### The problem
Begin at the line below that has "3) dumpling wrapper (0, 441, 42, 517)" and stop after the line that has "4) tray (156, 5, 597, 496)". Please restate only those lines, word for word.

### Data shown
———

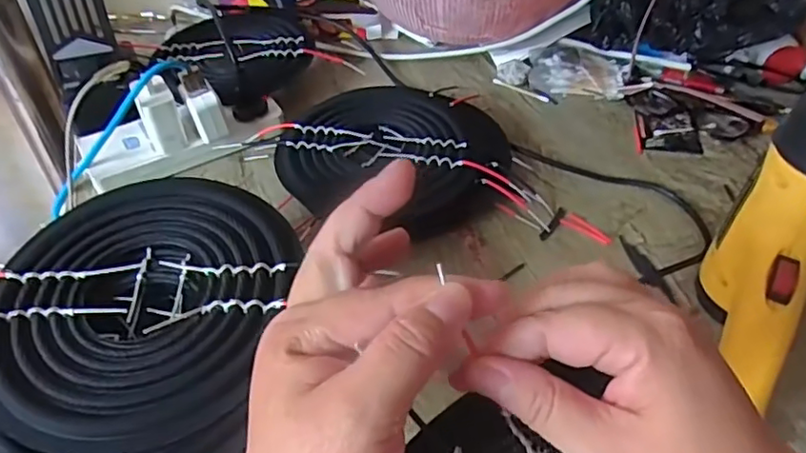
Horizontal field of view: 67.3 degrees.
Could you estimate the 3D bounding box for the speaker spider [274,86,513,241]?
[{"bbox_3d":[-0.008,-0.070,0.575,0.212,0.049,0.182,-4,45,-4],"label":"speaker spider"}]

———

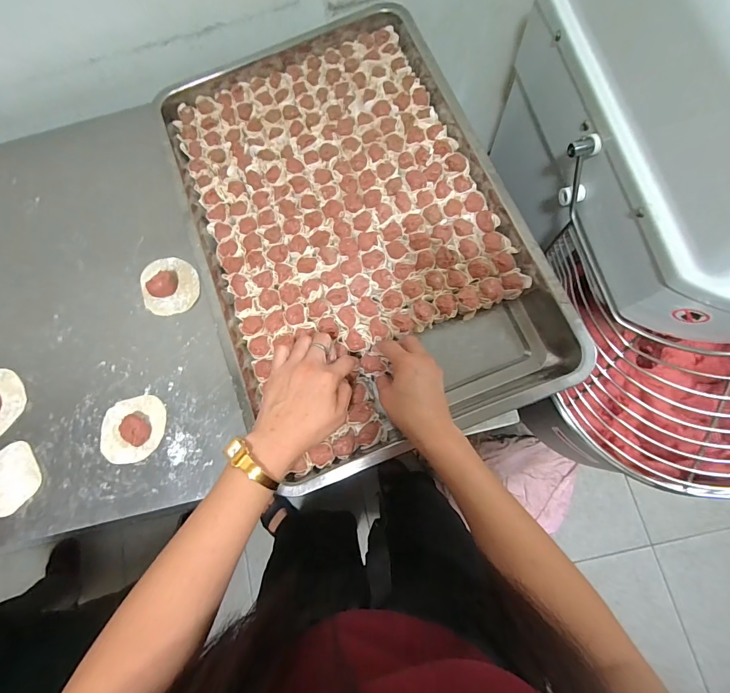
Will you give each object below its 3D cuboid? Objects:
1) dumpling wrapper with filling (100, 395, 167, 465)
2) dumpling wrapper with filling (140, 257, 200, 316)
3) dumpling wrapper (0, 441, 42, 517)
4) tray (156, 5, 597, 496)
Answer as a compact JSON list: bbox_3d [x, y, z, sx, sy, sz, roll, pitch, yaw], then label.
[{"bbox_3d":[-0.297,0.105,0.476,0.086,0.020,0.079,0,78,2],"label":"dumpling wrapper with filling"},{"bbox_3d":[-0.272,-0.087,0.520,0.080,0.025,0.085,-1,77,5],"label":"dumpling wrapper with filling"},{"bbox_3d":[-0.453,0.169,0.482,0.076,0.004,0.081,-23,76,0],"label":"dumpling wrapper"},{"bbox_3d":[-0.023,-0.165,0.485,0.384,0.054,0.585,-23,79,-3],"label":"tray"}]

———

### Written reply
3) dumpling wrapper (0, 441, 42, 517)
4) tray (156, 5, 597, 496)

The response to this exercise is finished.